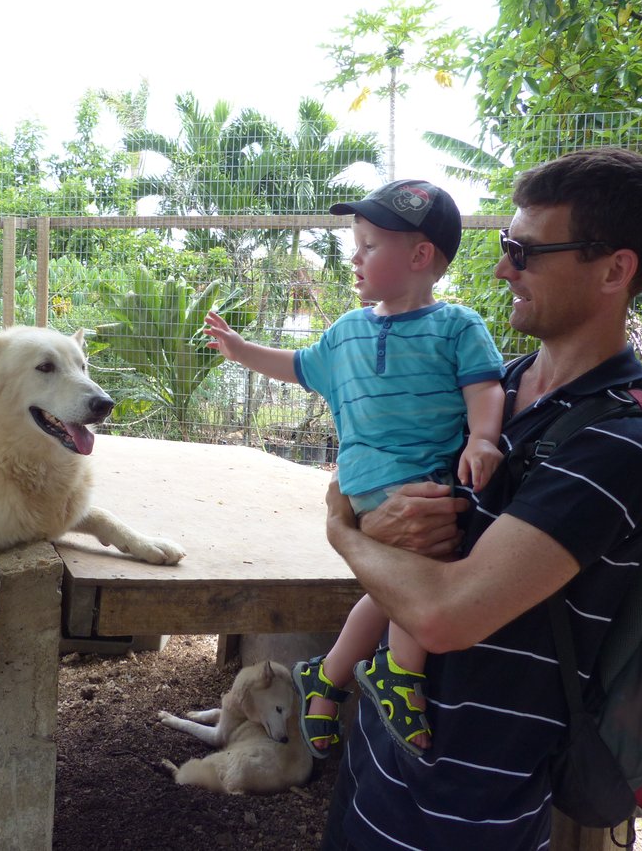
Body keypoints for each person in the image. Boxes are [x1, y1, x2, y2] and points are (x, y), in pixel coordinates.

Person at [319, 147, 642, 850]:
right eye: (503, 246)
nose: (501, 268)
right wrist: (378, 523)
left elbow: (444, 612)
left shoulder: (624, 443)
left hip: (469, 807)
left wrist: (346, 535)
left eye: (526, 251)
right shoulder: (491, 386)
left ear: (615, 269)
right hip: (378, 759)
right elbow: (382, 506)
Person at [203, 179, 505, 758]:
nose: (354, 256)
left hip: (419, 481)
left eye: (368, 245)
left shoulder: (457, 326)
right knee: (426, 578)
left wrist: (484, 440)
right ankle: (399, 672)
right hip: (380, 485)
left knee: (396, 588)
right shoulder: (345, 333)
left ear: (419, 257)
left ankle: (327, 678)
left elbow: (484, 388)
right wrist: (240, 349)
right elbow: (295, 365)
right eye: (356, 243)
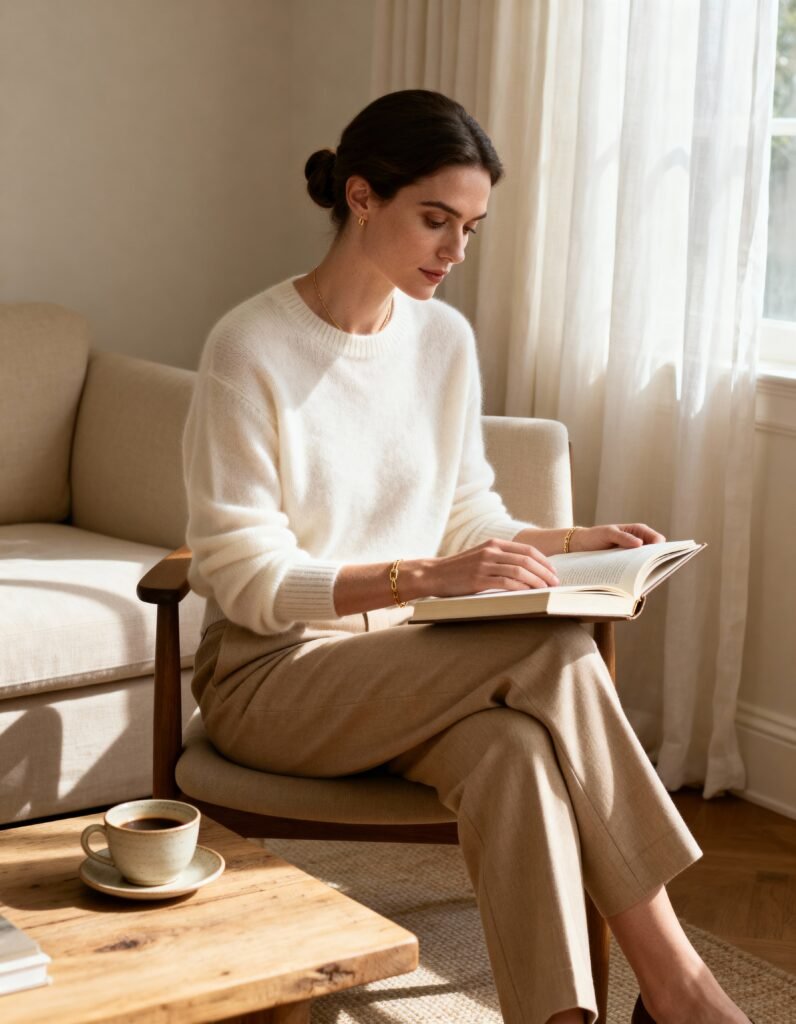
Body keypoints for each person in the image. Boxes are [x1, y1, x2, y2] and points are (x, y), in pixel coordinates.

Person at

****

Set down word for word the lines beginning with the one containing "right wrist: (240, 349)" and ending with the last line of the listing, inclusive. Omit every picture.

YOUR RESPONSE:
right wrist: (240, 349)
right elbow: (295, 365)
right eye: (356, 243)
Body keypoints for each person in the image. Boxes are [x1, y1, x2, y2] and points are (x, y), in pixel coordinates.

Person at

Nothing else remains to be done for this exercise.